Optionally specify criteria to limit the rows to be updated. In the qryUpdateAlbumPrices example, we used criteria to limit the updated rows to those with null (missing) prices (see Table 1-4). This prevents Access from overwriting any existing non-null values in tblAlbums.
Execute the query by selecting Query → Run or by clicking on the exclamation point icon.
For an example of updating a field in a
table based on the value of a field in another table, open the
tblAlbums table found in the
Note that most of the purchase prices are null (see Figure 1-15). Open tblAlbumsUpdated, and you’ll see
that many of the purchase prices for the same albums have been
entered (see Figure 1-16).
Now run the qryUpdateAlbumPrices query found in the same database (see Figure 1-17). This action query will take the PurchasePrice values from tblAlbumsUpdated and copy it into the Purchase Price field in tblAlbums for each record where the two AlbumID fields match and the price value in tblAlbums is currently null. When the query is finished, open tblAlbums again—you should see that the Purchase Price field in this table has been updated based on the values in tblAlbumsUpdated (see Figure 1-18).
You can use update queries in Access to update the values in a target table, and you can use another table to supply the values for the update. The trick is to join the two tables using a common field and to properly specify the name of the field from the source table in the Update To cell.
You can update more than one field at a time in an update query.

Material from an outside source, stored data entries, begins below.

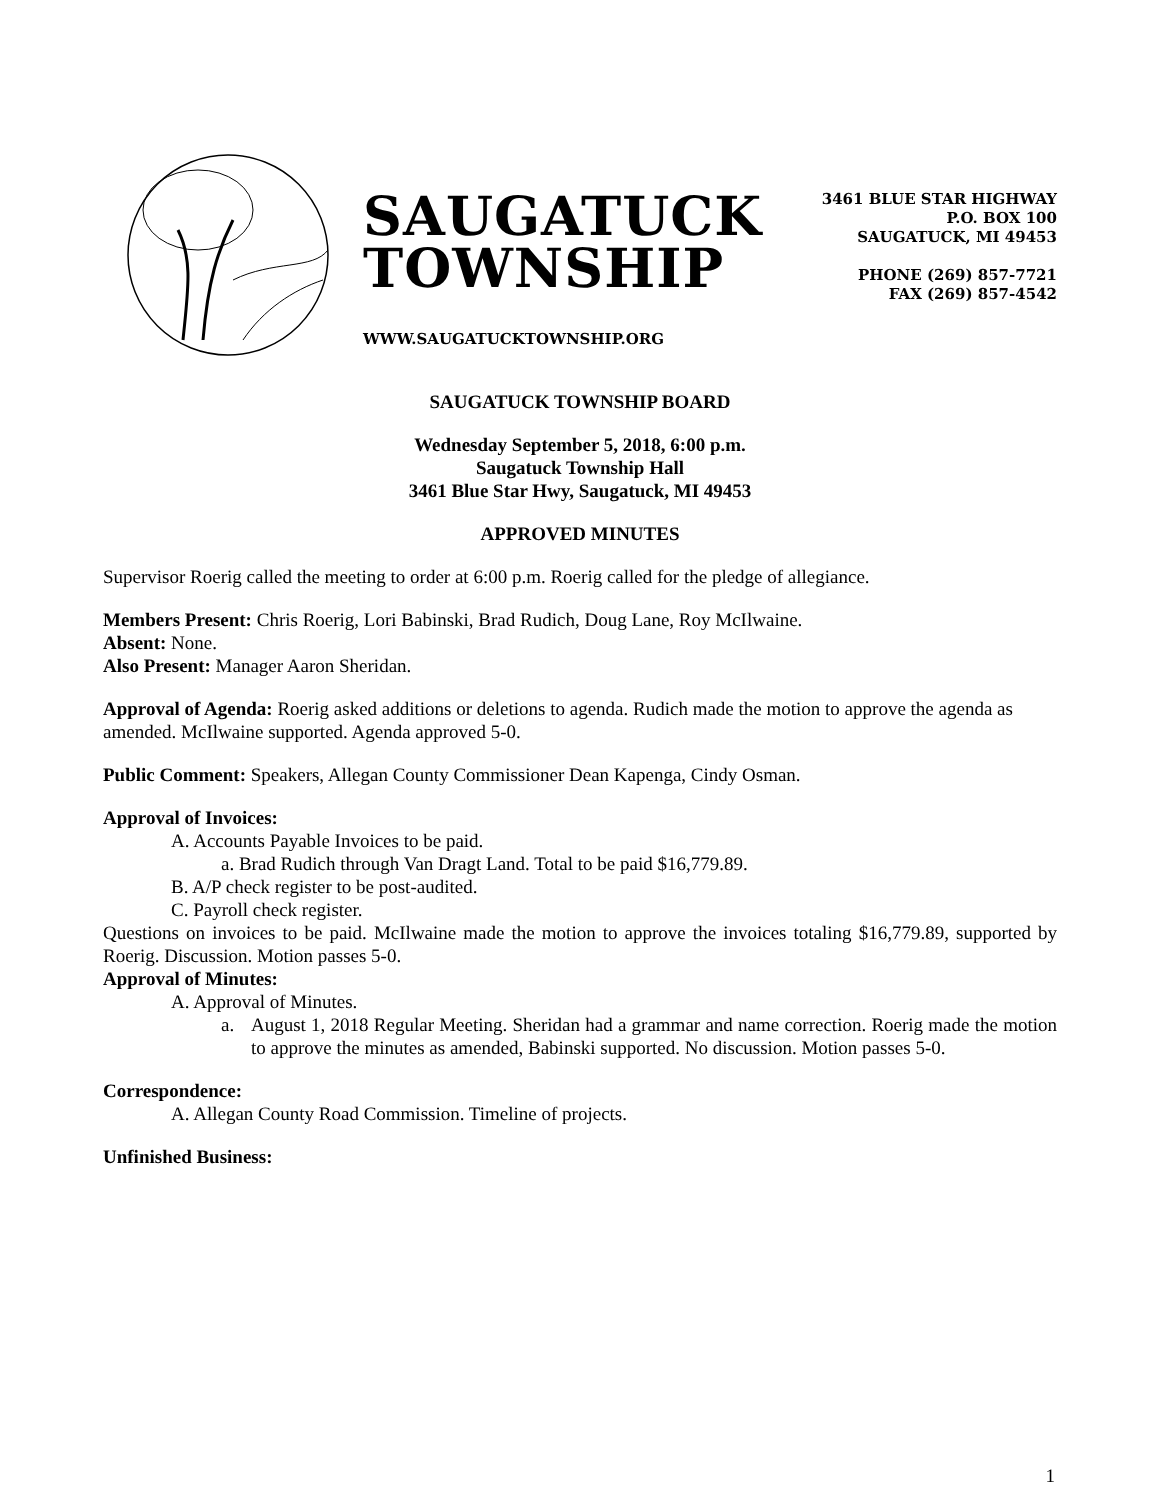SAUGATUCK
TOWNSHIP
WWW.SAUGATUCKTOWNSHIP.ORG
3461 BLUE STAR HIGHWAY
P.O. BOX 100
SAUGATUCK, MI 49453
PHONE (269) 857-7721
FAX (269) 857-4542
SAUGATUCK TOWNSHIP BOARD
Wednesday September 5, 2018, 6:00 p.m.
Saugatuck Township Hall
3461 Blue Star Hwy, Saugatuck, MI 49453
APPROVED MINUTES
Supervisor Roerig called the meeting to order at 6:00 p.m. Roerig called for the pledge of allegiance.
Members Present: Chris Roerig, Lori Babinski, Brad Rudich, Doug Lane, Roy McIlwaine.
Absent: None.
Also Present: Manager Aaron Sheridan.
Approval of Agenda: Roerig asked additions or deletions to agenda. Rudich made the motion to approve the agenda as amended. McIlwaine supported. Agenda approved 5-0.
Public Comment: Speakers, Allegan County Commissioner Dean Kapenga, Cindy Osman.
Approval of Invoices:
A. Accounts Payable Invoices to be paid.
a. Brad Rudich through Van Dragt Land. Total to be paid $16,779.89.
B. A/P check register to be post-audited.
C. Payroll check register.
Questions on invoices to be paid. McIlwaine made the motion to approve the invoices totaling $16,779.89, supported by Roerig. Discussion. Motion passes 5-0.
Approval of Minutes:
A. Approval of Minutes.
a. August 1, 2018 Regular Meeting. Sheridan had a grammar and name correction. Roerig made the motion to approve the minutes as amended, Babinski supported. No discussion. Motion passes 5-0.
Correspondence:
A. Allegan County Road Commission. Timeline of projects.
Unfinished Business:
1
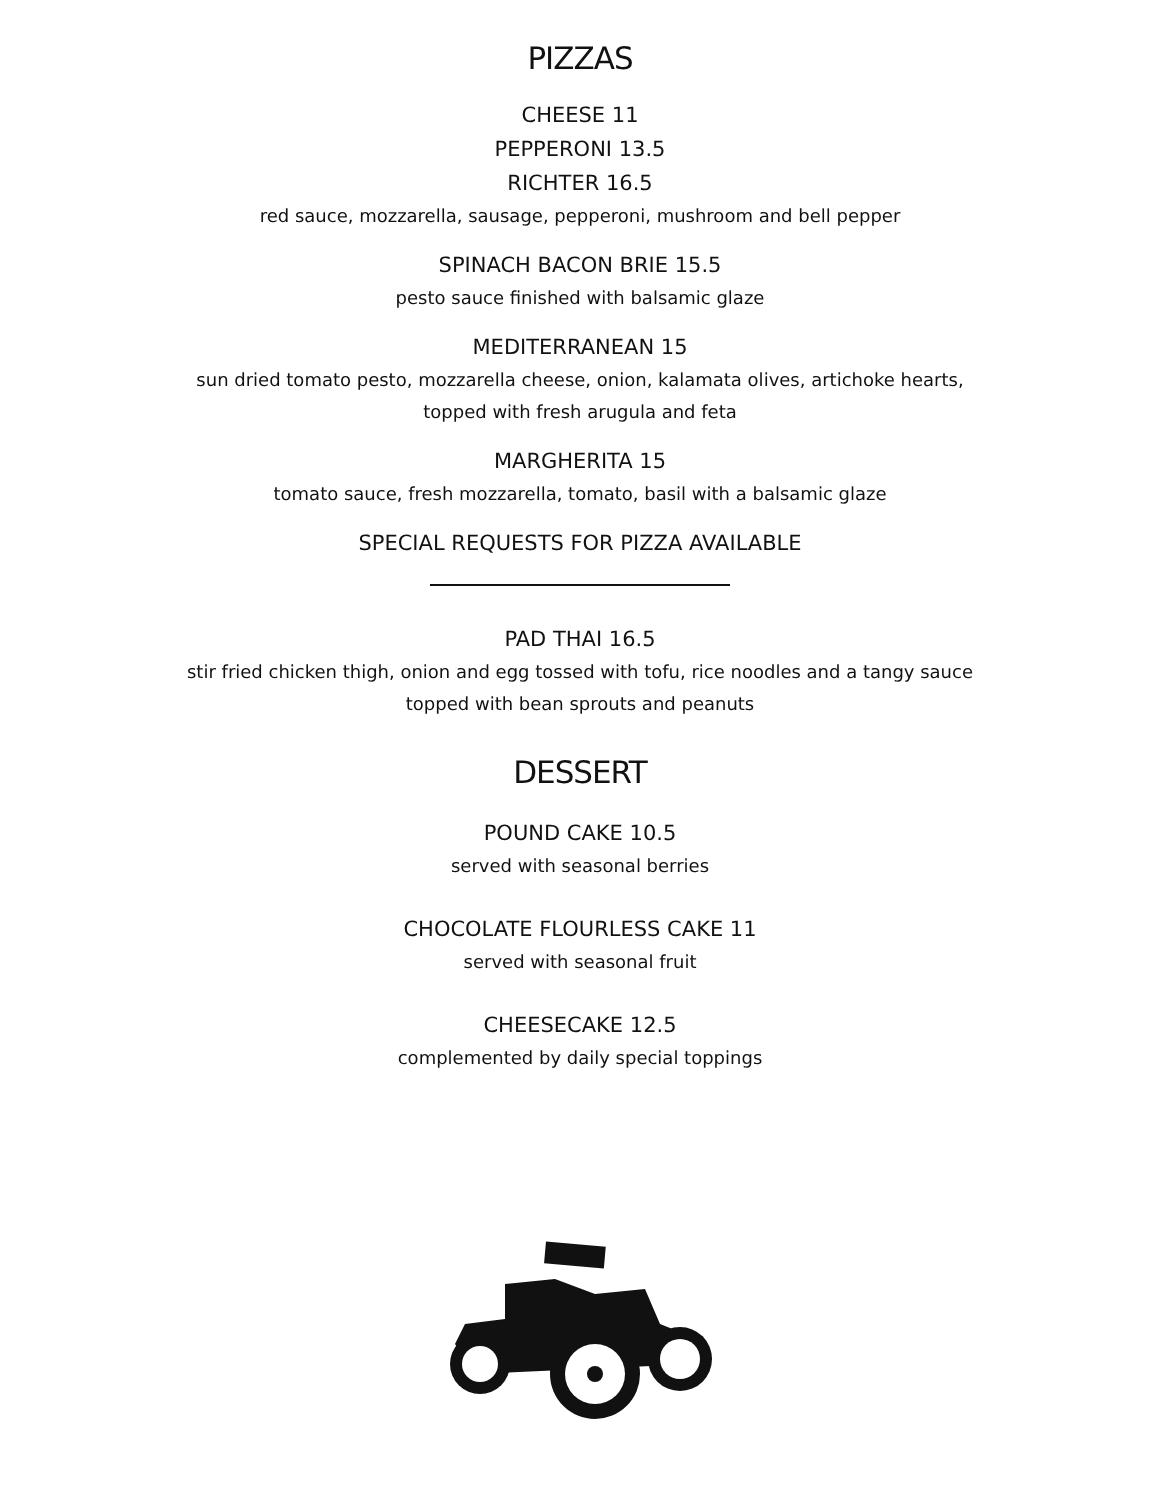PIZZAS
CHEESE 11
PEPPERONI 13.5
RICHTER 16.5
red sauce, mozzarella, sausage, pepperoni, mushroom and bell pepper
SPINACH BACON BRIE 15.5
pesto sauce finished with balsamic glaze
MEDITERRANEAN 15
sun dried tomato pesto, mozzarella cheese, onion, kalamata olives, artichoke hearts,
topped with fresh arugula and feta
MARGHERITA 15
tomato sauce, fresh mozzarella, tomato, basil with a balsamic glaze
SPECIAL REQUESTS FOR PIZZA AVAILABLE
PAD THAI 16.5
stir fried chicken thigh, onion and egg tossed with tofu, rice noodles and a tangy sauce
topped with bean sprouts and peanuts
DESSERT
POUND CAKE 10.5
served with seasonal berries
CHOCOLATE FLOURLESS CAKE 11
served with seasonal fruit
CHEESECAKE 12.5
complemented by daily special toppings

You can also include additional fields in the query grid to further limit the rows to be updated. Drag these additional fields to the query grid and specify criteria for them. As long as you leave the Update To row blank for these columns, they will be used for their criteria only and will not be updated. Update queries are the most efficient way to make bulk changes to data; they are much more efficient than using a recordset in a VBA procedure.